**WHAT THE TASK REQUIRES:**
Please copy the plant database text starting at "Plant Editosome Database" and ending at "of plant species.", swapping each "editing factors" for "editing proteins".

**EXTRACT:**
GWAS Atlas (https://ngdc.cncb.ac.cn/gwas/) (Liu et al. 2023a) is a manually curated knowledgebase of genome-wide variant-trait associations in plants and animals. In the current version of GWAS Atlas, a total of 10 plant species, 630 publications, 3125 studies, 269,138 associations, 138,295 variants, 52,802 genes and 1413 traits are curated and included. More importantly, 4581 lead SNPs and 486 experimentally validated causal variants in plants are identified and integrated. All associations and traits have been annotated and organized based on Plant Trait Ontology and Plant Phenotype and Trait Ontology, respectively. Additionally, GWAS Atlas was equipped with four online analysis tools and a submission platform, allowing researchers to perform data analysis and data submission.
To facilitate the systematic research and comparative study of leaf senescence, NGDC constructed leaf senescence database (LSD; https://ngdc.cncb.ac.cn/lsd/) (Li et al. 2020) to collect senescence-associated genes (SAGs), mutants, phenotypes and literature references. LSD 4.0 contains 31,214 genes and 1037 mutants from 86 species. Through manual curation, a wide range of information, including gene name, locus name, GenBank ID, PubMed ID, mutant, species, senescence-associated phenotype, the effect on leaf senescence and evidence are retrieved. In additional, LSD makes extensive annotations for these SAGs through computational approaches, including Gene Ontology, DNA and protein sequences, protein-protein interactions, miRNA interaction information, as well as ortholog groups. These data provide important clues for researchers to elucidate the molecular regulatory mechanisms of leaf senescence.
Plant Editosome Database (PED; https://ngdc.cncb.ac.cn/ped) (Li et al. 2019) is a curated database of plant RNA editosomes, with high-quality editosome data manually curated from published literature and organelle genome annotations. The current implementation of PED houses a total of 98 RNA editing factors and 20,836 editing events, involving 203 organelle genes and covering 1621 plant species and 1673 plant organelles. In addition, PED contains interactions between editing factors and editing events in eight model species, functional effects of editing factors in regulating plant phenotypes as well as detailed experimental evidence. PED is committed to the curation, integration and standardization of plant editosome data and thus has the great potential to help researchers conduct systematic investigations on RNA editing machinery in a variety of plant species.

[Saved entries]
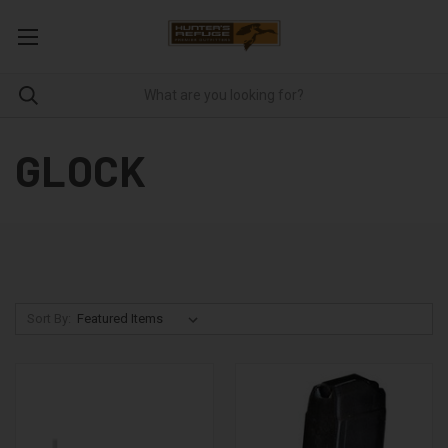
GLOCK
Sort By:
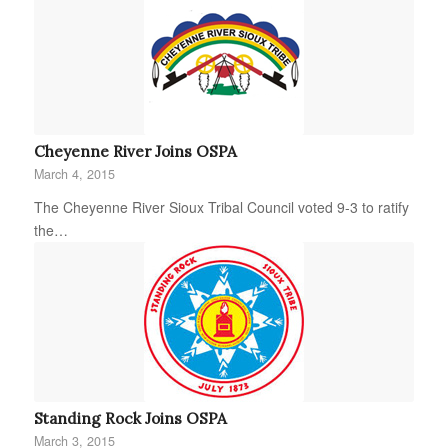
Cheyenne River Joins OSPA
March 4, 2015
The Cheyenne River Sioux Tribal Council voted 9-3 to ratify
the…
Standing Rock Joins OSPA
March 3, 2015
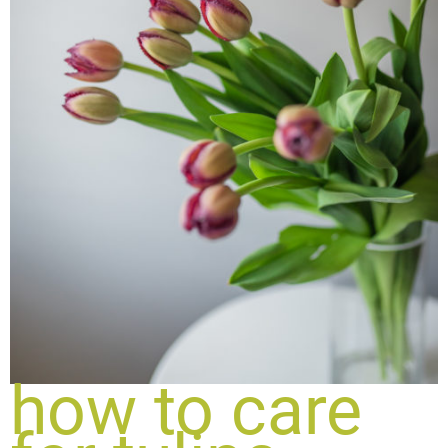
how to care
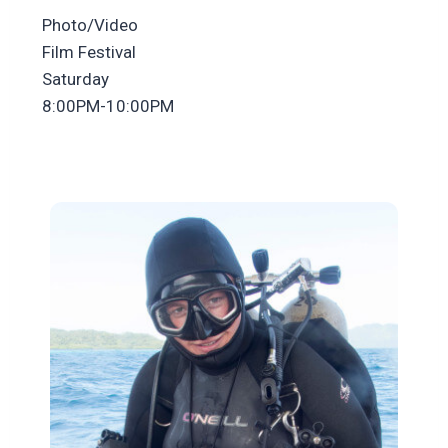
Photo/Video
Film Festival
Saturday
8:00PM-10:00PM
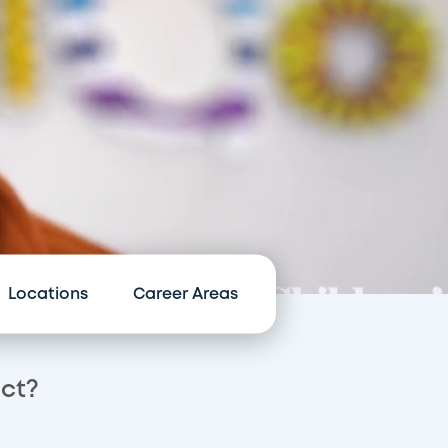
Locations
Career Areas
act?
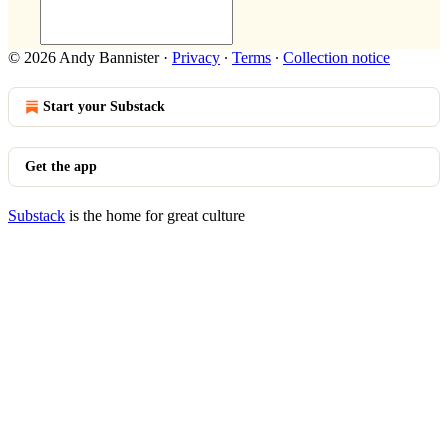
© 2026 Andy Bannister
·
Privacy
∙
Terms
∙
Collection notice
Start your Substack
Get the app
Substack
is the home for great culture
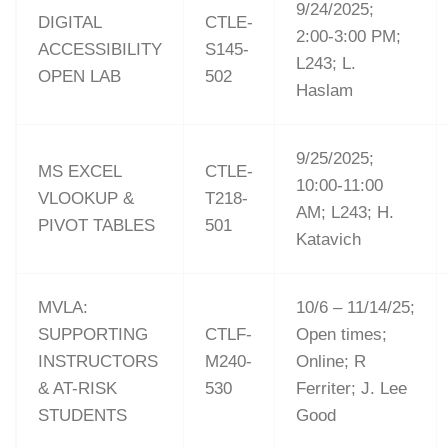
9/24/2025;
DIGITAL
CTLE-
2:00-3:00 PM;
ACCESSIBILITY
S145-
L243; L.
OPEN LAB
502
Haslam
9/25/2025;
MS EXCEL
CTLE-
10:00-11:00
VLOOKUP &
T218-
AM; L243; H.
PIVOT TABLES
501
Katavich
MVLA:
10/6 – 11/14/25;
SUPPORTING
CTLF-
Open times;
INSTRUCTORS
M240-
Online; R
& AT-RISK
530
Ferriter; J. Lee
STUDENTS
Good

**SOLVED EXERCISE:**
Plant Editosome Database (PED; https://ngdc.cncb.ac.cn/ped) (Li et al. 2019) is a curated database of plant RNA editosomes, with high-quality editosome data manually curated from published literature and organelle genome annotations. The current implementation of PED houses a total of 98 RNA editing proteins and 20,836 editing events, involving 203 organelle genes and covering 1621 plant species and 1673 plant organelles. In addition, PED contains interactions between editing proteins and editing events in eight model species, functional effects of editing proteins in regulating plant phenotypes as well as detailed experimental evidence. PED is committed to the curation, integration and standardization of plant editosome data and thus has the great potential to help researchers conduct systematic investigations on RNA editing machinery in a variety of plant species.